About five years ago, in the twilight of their lives, a husband and wife of 48 years decided to divorce. As the two struggled to continue working together in a company they co-owned for decades, the recession hit, throwing the $15 million family manufacturing business into chaos. Sales dropped and the product they produced  became increasingly obsolete. After years of priding himself on the company's communal atmosphere and annual picnics, the man-we'll call him Pete Johnson, as he wanted to remain anonymous-was forced to lay off about a third of his 120 employees.

Nearing 75, Johnson was at an age where he was starting to step away from his business. But he found himself having to step back in-perhaps more than he ever had. He started spending more time at the office, working closely with his ex-wife, and amid the arguments and the economic turmoil, the couple realized something: They had two sons, one who headed up operations and one who ran sales and marketing, and they weren't comfortable relinquishing control to either of them. They weren't convinced either son had the skills to run the entire operation.

"My mother and father were united on one thing. They wanted to keep control of their own economic destiny," says Johnson's
elder son, the sales manager.

In the midst of all the turmoil, Johnson did what a lot of people who run a family business have done: He hired an outside consultant. The consultant recommended an outside person be hired to take on one son's operational duties. He also suggested an insider be promoted to head up sales and marketing. Johnson followed the advice and within eight months the operations person was fired. The sales head resigned last month.

"Both were gone because the sons wanted them gone," the elder son says. "And in a family business, you better shoot the sons in the head and bury them in the parking lot.

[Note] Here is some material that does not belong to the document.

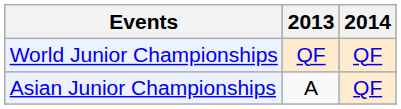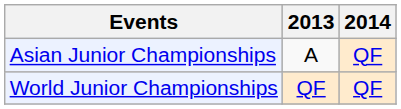rows swapped: Asian Junior Championships <-> World Junior Championships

Otherwise, (this kind of strategy) is probably not going to work."

He pauses and reconsiders. "In this case, probably the simplest way of saying it is that family dynamics and economic circumstances doomed this idea, even if it was a good one."

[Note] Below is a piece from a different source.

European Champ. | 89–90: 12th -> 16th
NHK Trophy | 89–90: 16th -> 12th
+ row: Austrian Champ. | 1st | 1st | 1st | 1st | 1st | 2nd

When a family hires an outsider to come in, it's usually because the status quo isn't working, says Marilyn Belleghem, a family business consultant in Ontario, Canada. But how well that person will work out depends on whether family members accept the outsider or view him as an invader-reacting to him the way white blood cells react to a foreign substance in the bloodstream.

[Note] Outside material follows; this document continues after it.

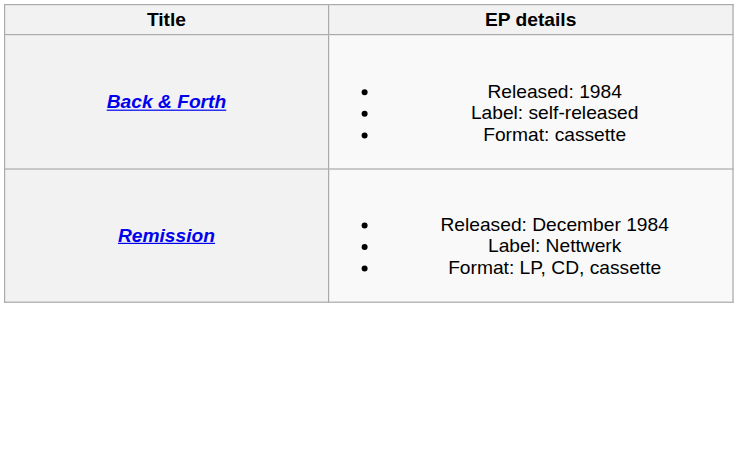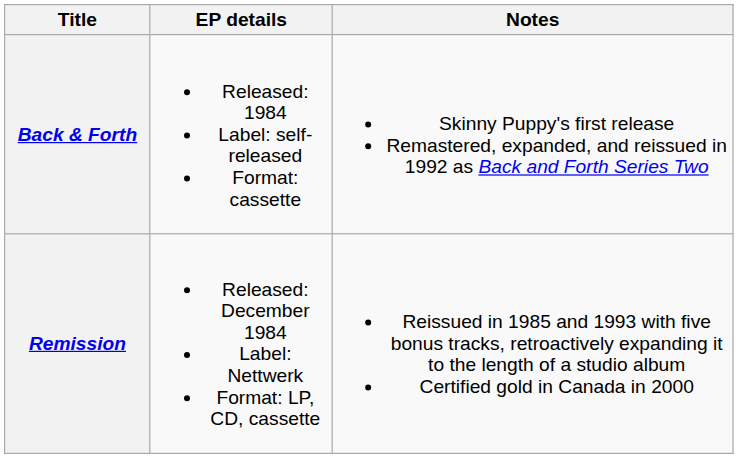+ column: Notes | Skinny Puppy's first release Remastered, expanded, and reissued in 1992 as Back and Forth Series Two | Reissued in 1985 and 1993 with five bonus tracks, retroactively expanding it to the length of a studio album Certified gold in Canada in 2000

Belleghem has seen family businesses hire a bookkeeper or sales person and relieve an enormous amount of stress among family members. Employees become more productive and families can't believe they didn't hire someone sooner. Then there are family businesses that can't differentiate between a bookkeeper who pays the bills and someone who is going to take control of the company's finances. The owner of the firm may become stern, holding too tight a rein on the new employee, double-checking his work.

"The ability to delegate and trust can be very difficult for someone who's always done everything on their own," Belleghem says.
Sometimes the "outsiders" in a business are closer than you might think. Luke Napoli's parents started a mobile shredding business in South Jersey in 1991 and by 2003 it had grown to the point where they wanted to sell it and take the profit. But by that point, the marriage had deteriorated to where they wanted to get divorced.

Napoli says they often fought about money because his father created the business and his mother came in later and ran the books. She was more conservative about spending and his father viewed her as some back-office person trying to tell him how to run his company, Napoli says.